✊🏿 Black Lives Matter. Please consider donating to Black Girls Code today.
🐍Plotly, Coiled CEOs Discuss Partnering & ML Experts show us how Dash + Dask apps work Register for the Webinar.

Is classical State-less architecture suitable for Data Science products?

All data science products I’ve built were for internal use, so my perspective is biased.

Our data-apps typically have:

  • few concurrent users (a popular data product will get 10 users per day, with 2-3 concurrent)
  • slow initialisation or slow computations:
    • ui elements (forms), calculate/run button
    • loading the data from a data lake
    • doing stuff to data (could be as heavy as fitting MCMC)
    • data exploration, once data is computed
  • written by data scientists, who are not web developers

Therefore other shiny-insipired python solutions work quite well: jupyter dashboards and bokeh-server. There is a server session for each client. Writing server is very easy for data scientists in my team - you can just copy-paste code from a notebook, add boiler-plate and UI callbacks.

After initial excitement with Dash (it is super cool to build a web app 100% in Python!), I am concerned that session-less architecture in dash is not well suited for data science products, that have a heavy computation layer (fitting a model, running simulations, accessing data lakes with spark/MR jobs) and several outputs (charts).
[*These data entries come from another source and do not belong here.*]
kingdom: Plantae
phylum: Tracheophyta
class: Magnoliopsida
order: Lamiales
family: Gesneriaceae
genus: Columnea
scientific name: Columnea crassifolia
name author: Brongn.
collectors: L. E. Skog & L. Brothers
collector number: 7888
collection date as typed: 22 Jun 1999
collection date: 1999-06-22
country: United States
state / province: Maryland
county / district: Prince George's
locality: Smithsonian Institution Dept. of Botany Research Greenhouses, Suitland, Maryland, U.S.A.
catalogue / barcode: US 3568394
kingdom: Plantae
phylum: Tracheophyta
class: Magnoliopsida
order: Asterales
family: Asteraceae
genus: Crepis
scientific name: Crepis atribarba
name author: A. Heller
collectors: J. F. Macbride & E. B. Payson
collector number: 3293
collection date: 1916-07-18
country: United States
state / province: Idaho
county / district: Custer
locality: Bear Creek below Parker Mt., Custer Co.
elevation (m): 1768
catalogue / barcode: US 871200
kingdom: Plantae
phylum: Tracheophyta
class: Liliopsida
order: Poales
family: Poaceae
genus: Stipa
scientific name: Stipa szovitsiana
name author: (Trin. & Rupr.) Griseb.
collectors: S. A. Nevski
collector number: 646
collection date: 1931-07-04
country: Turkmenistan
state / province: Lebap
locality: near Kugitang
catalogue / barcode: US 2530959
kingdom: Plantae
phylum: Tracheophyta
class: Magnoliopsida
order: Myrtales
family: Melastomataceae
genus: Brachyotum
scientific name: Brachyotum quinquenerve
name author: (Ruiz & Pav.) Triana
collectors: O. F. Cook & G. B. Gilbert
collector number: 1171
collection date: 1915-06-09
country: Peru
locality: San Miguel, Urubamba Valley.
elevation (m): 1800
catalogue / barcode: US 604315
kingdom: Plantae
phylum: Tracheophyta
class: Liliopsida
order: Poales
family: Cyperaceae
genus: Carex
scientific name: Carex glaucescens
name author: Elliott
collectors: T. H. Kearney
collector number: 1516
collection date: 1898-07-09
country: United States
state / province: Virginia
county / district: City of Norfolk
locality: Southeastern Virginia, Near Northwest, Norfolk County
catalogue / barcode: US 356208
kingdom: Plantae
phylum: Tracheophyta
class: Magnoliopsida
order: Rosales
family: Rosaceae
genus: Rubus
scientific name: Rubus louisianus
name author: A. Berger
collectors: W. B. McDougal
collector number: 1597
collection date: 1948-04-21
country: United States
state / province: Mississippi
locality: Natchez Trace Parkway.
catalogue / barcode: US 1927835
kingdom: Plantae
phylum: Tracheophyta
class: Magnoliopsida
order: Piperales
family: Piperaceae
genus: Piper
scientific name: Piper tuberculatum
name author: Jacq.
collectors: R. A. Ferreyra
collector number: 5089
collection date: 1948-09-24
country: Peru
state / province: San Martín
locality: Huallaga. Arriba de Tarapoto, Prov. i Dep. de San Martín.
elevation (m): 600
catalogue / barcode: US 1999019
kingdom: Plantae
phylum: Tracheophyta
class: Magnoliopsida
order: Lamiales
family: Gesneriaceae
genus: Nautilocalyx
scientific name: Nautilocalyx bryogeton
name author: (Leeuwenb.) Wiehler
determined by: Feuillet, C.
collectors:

If the goal of dash was to make shiny for Python - I am not sure if the underlaying architecture is suitable. While caching in Redis/RDS/disk is possible, I am concerned that it would be too much for a regular data scientists, who just want to copy-paste code from jupyter notebook.

Are there any plans to add server sessions, to mimic workflow that is well understood by data scientists and speed-up interactions? What might be a workaround to add “server session” in the current architecture?

1 Like

Could you expand more about the requirements of these applications? What is it about “server sessions” that makes writing these applications easier? (Not arguing against you here, just trying to better understand the issues at hand!).

Use-case #1: cross-filter like dashboard (inspired by dc.js: http://dc-js.github.io/dc.js/examples/filtering.html)
At the moment I am building a crossfilter like dashboard with ability to slice data by multiple dimensions (I have tried up-to 9, but I have many more in DWH). It reads a data from DWH (takes a couple of minutes to make a query and transport) and allows you to explore the data interactively. Queried dataframe can have 100+k rows, but I’d like to push it to few millions (the reason why I don’t want to use browser-based dc.js).
As the first iteration, I was caching data to pickle on disk. I have 9 charts: each UI change triggers a change to all 9 charts.
This is, unsurprisingly, already quite slow, as it takes about 120+ms to read pickle and 10ms to do filtering/grouping in pandas.
For fun, I tried doing the same thing with one flask worker and just keep pandas dataframe in memory, without reading it from pickle in callback. Of course it is much faster (each chart takes 10ms to update, instead of 130). Of course, it will break as soon as there will be multiple users.
As for “proper way” - I got best results with using memory-based mysql (I also can do aggregations there), but this complicated the code significantly - I don’t expect my data scientists to do that. It also takes about 70ms per chart, so 7 times slower than keeping it in memory.

Use-case #2: AB testing tool:
I want query relevant data to analyse an experiment (AB test) - inputs are: timerange, experiment ID, relevant user segment and platform. Querying takes few minutes.
Then I want to do “stats” to it and output a bunch of charts. All dash examples I’ve seen treat all charts as independent of each other and dependant only on Inputs. So unless I do something clever - each chart will try to do it’s own querying and do it’s own stats. Even though query should happen only once and one stats model might output multiple charts.
It is, of course, super easy to express in a notebook, but quite hard to implement in dash, so that quering and stats are re-used. (Except that jupyter dashboards are very immature and I find it hard to recommend to everyone.)

Don’t get me wrong - dash is a breakthrough. I believe this may be a go-to tool for python dev (non-web ones) who wants to build a simple web-site quickly. But is it really shiny for python, in a sense that I can tell my die-hard R fan to stop using shiny, since we are 100% python now?

1 Like

This was really helpful, thank you! Let me think through these a little bit more and try to come up with some examples. I think that we can get Dash to work well for Use Case 1. Use case 2 (sharing output results) is not well suited for Dash without some type of caching (which is essentially server state).

Thanks Chris.
At the moment, I am trying to control execution graph by placing dummy (hidden gates) UI controls, so that a change to one of my input elements will trigger an update for a hidden gate, and then change to hidden gate (combined with states of input elements) will trigger updates for other charts. This way I ensure that expensive query is happening once and cached. But then I will still to solve a problem of fast cache.